Featured from left to right are: Philip Woodward, Communications Project Manager (Department of Health and Human Services); Robin Kalish, Park Superintendent (Department of Environment and Natural Resources); Dave Cook, District Superintendent (Department of Environment and Natural Resources); and Dalton Holmes, Design and Construction Services, State Construction Office (Department of Administration).
Since 1986, the Department of Health and Human Services’ ACCESS North Carolina program has partnered with the State Construction Office in the Department of Administration to improve accessibility for visitors with disabilities at state-owned tourist attractions.
These attractions have included state parks in the Department of Environment and Natural Resources, state historic sites in the Department of Cultural Resources and educational state Forests in the Department of Agriculture and Consumer Services.
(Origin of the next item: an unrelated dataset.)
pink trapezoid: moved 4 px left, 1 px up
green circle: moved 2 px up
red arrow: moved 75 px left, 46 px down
This month Philip Woodward, DHHS Communications Project Manager, and Dalton Holmes from the State Construction Office visited Hanging Rock State Park in Danbury (Stokes County north of Winston-Salem) to discuss ACCESS North Carolina improvements.
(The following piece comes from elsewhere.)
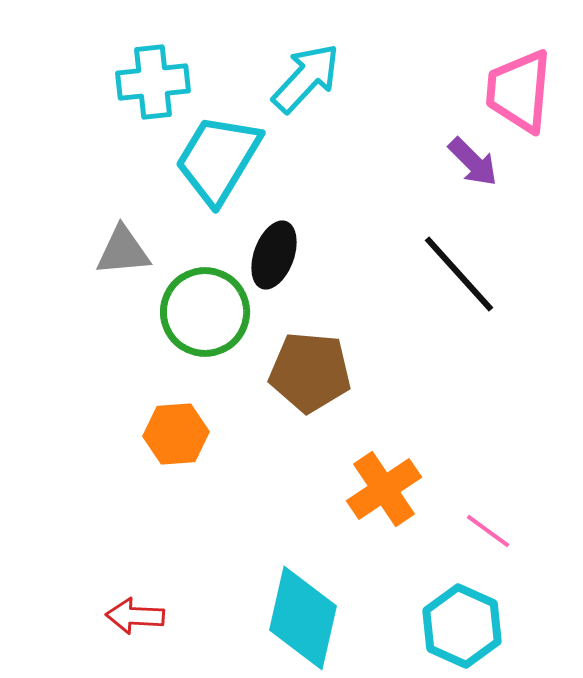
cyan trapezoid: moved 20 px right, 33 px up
Hanging Rock State Park currently has one wheelchair-accessible picnic bench and an accessible fishing pier. The ACCESS North Carolina program plans to increase recreational opportunities for visitors with mobility disabilities and their families and travel companions at North Carolina’s 2012 Park of the Year by funding additional accessible picnic benches, an accessible picnic shelter and better access to the park’s lake beach and boathouse. These improvements will also benefit other groups of visitors such as senior citizens who currently need to trek up a long flight of wooden steps or a steep hill to reach a picnic shelter near the lake.
After the design development, review and approval process, construction is anticipated to begin during the second half of 2014.